Delta Score Matters! Spatial Adaptive Multi Guidance in Diffusion Models

Published 29 Apr 2026 in cs.CV | (2604.26503v1)

Abstract: Diffusion models have achieved remarkable success in synthesizing complex static and temporal visuals, a breakthrough largely driven by Classifier-Free Guidance (CFG). However, despite its pivotal role in aligning generated content with textual prompts, standard CFG relies on a globally uniform scalar.
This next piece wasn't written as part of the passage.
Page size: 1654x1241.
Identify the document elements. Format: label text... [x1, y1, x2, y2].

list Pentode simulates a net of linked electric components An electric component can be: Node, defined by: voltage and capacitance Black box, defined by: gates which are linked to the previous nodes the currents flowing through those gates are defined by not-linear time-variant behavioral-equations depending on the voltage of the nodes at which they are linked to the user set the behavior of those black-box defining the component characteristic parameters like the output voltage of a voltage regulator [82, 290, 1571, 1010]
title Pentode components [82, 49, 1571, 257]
This homogeneous amplification traps models in a well-documented "detail-artifact dilemma": low guidance scales fail to inject intricate semantics, while high scales inevitably cause structural degradation, color over-saturation, and temporal inconsistencies in videos. In this paper, we expose the physical root of this flaw through the lens of differential geometry. By analyzing Tweedie's Formula, we reveal that CFG intrinsically performs a tangential linear extrapolation. Because the natural data manifold is highly curved, this uniform linear step introduces a severe orthogonal deviation. To keep the generation trajectory safely bounded, we formulate a theoretical upper bound for spatial and adaptive guidance. Based on these geometric insights, we propose Spatial Adaptive Multi Guidance (SAMG), a training-free and virtually zero-cost sampling algorithm. SAMG dynamically computes point-wise conditional guidance energy, applying a conservative minimum scale to high-energy boundary regions to preserve delicate micro-textures, while deploying an aggressive maximum scale in low-energy regions to maximize semantic injection. Extensive experiments across diverse image (SD 1.5, SDXL, SD3.5 Medium) and video (CogVideoX, ModelScope) architectures demonstrate that SAMG effectively resolves the detail-artifact dilemma, achieving superior semantic alignment, structural integrity, and temporal smoothness without any computational overhead.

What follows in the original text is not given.